INVESTIGADORES
MEIJIDE Fernando Javier
congresos y reuniones científicas
Título:
Spawning Red Drum Sciaenops ocelatus, and evaluation og egg quality.
Autor/es:
H. GRIER, F. MEIJIDE, JACK MORRIS
Lugar:
San Diego, USA
Reunión:
Congreso; Aquaculture America 2002; 2002
Institución organizadora:
America Society of Aquaculture
Resumen:
The red drum, Sciaenops ocellatus, can be induced to spawn naturally by photothermal rooms. A change in photoperiod from late winter to early fall conditions (14 hrs L and 10 hrs D to 10 hrs L and 14 hrs D), with temperature fluctuations to simulate fall conditions (24 oC to28oC), will induce the fish to become reproductive and spawn naturally in photothermal rooms.  Once spawning commences, it is not unusual to have fish spawn on a daily basis.

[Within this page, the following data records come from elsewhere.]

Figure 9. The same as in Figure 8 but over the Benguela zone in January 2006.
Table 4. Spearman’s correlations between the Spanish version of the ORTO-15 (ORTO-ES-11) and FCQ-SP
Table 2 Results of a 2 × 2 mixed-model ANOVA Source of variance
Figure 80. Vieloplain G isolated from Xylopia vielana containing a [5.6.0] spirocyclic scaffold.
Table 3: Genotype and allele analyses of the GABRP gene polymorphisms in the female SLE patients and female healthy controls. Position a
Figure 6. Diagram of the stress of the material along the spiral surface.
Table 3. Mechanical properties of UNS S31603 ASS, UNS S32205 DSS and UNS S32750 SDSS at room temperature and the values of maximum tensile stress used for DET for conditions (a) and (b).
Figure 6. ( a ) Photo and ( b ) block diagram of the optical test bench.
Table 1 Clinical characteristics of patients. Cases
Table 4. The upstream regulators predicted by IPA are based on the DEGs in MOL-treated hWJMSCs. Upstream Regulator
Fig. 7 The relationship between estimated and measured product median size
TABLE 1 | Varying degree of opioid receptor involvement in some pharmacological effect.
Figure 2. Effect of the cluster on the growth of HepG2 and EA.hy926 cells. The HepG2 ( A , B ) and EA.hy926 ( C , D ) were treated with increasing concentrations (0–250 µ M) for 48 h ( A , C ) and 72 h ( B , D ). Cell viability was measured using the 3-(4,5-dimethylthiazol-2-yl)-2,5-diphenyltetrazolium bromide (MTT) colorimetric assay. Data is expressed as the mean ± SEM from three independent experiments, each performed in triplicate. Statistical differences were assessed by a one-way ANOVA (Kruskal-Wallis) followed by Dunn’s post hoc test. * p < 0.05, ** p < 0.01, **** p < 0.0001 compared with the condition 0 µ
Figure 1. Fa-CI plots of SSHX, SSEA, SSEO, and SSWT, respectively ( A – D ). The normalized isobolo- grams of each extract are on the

Broodstock were maintained as individual females with two males in twelve feet diameter fiberglass tanks with biofilters. They were placed in the photothermal rooms on October 5, after conditioning in outdoor ponds. The first spawn occurred on October 7. Of the seven females so maintained, three did not spawn naturally and were subsequently implanted with time-release pellets containing 150 mgm of salmon gonadotropin-releasing hormone (Ovaplant, Syndel International, Inc.). After implant, all of the fish spawned the following day. An egg collector, powered by an airlift, removed floating eggs from the water surface and into a collecting net.   Three methods were used to determine egg quality: percent fertilization, percent hatch, percent survival to first feeding following the methods of Neidig et. al. 2000 (N. Amer. J. Aquacult. 62:103-113). In all, a total of 46 spawns were obtained, eight of them were from hormone-induced fish. Percent fertilization, in all but five spawns, was above 98%, and no differences were observed between natural and hormone-induced spawns. Percent hatch was above 85% in all but 17 spawns, ranging from 43.8 to 97.7%; five of nine hormone-induced spawns were below 90% hatch. Survival to first feeding ranged between 4% and 95%. We strongly suspect that the lower survival values may have been due to the presence of the pathogenic bacterium Vibrio harveyi, a ubiquitous pathogen in salt water culture systems. Further work is required to determine if this is true. Good egg quality has been achieved with hormone implants in this study; it is also indicated that reproductive broodstock can be triggered to spawn on demand using hormone implants.